Records from a data source
- - - - -
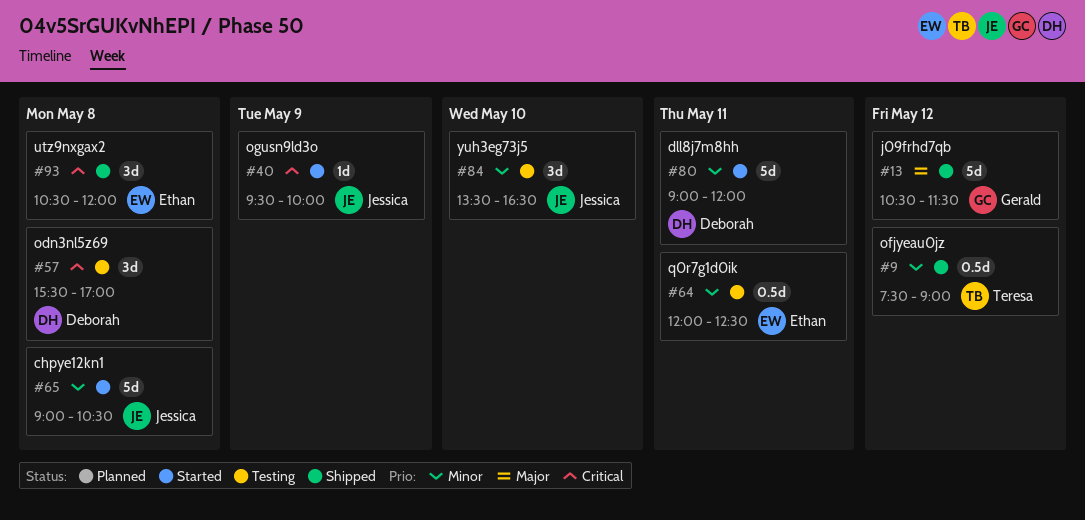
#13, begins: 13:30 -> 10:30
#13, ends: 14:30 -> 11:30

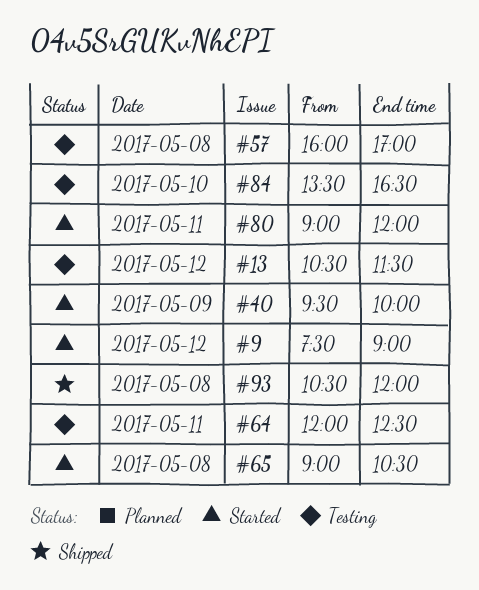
#9, status: Shipped -> Started
#13, status: Shipped -> Testing
#57, begins: 15:30 -> 16:00

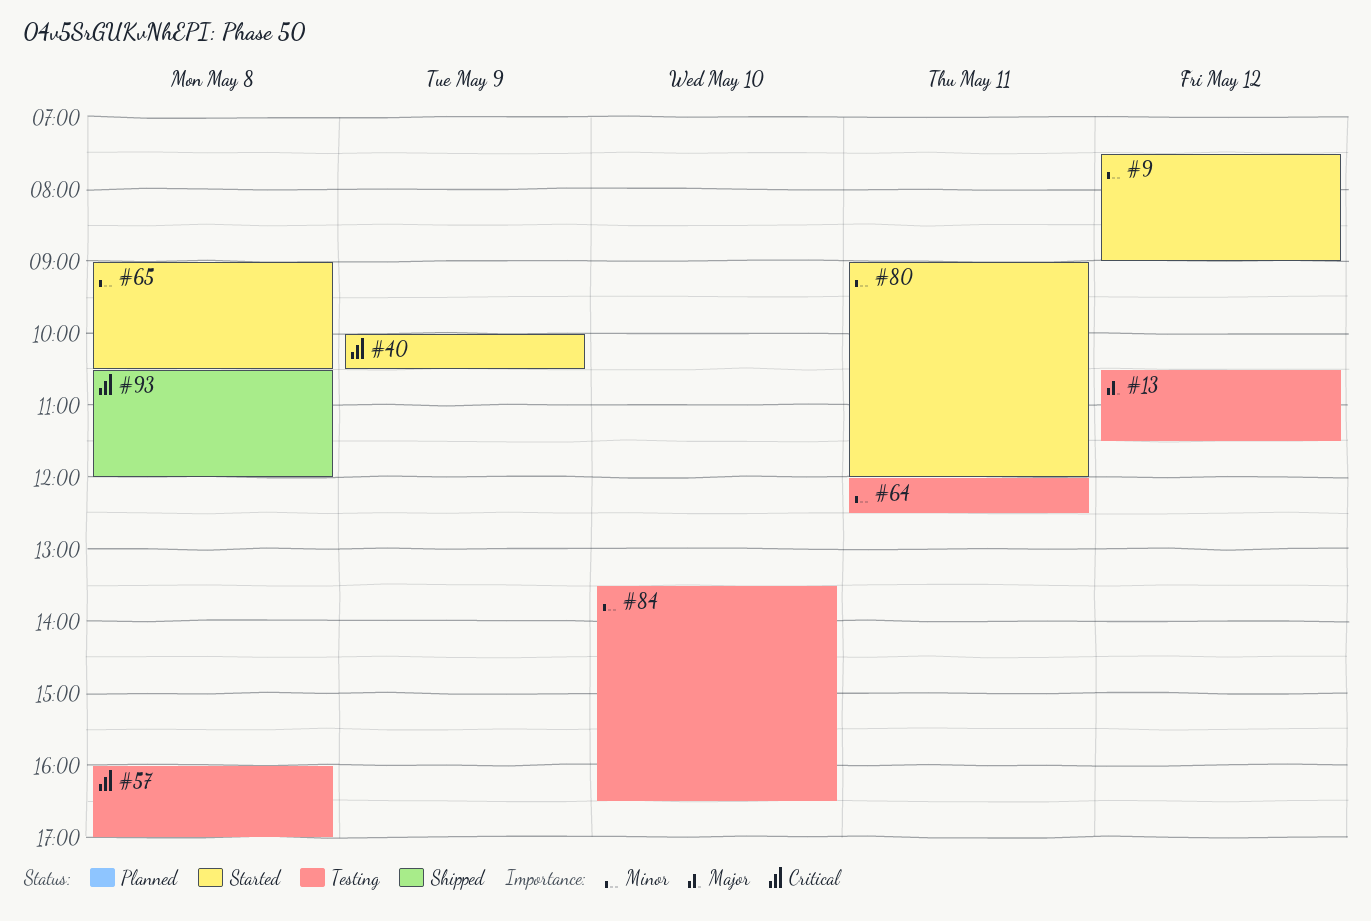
#40, begins: 09:30 -> 10:00
#40, ends: 10:00 -> 10:30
- - - - -
Problem statement: In the entries above, find each line that has the word "Shipped". Copy it.

Response for this exercise:
#9, status: Shipped -> Started
#13, status: Shipped -> Testing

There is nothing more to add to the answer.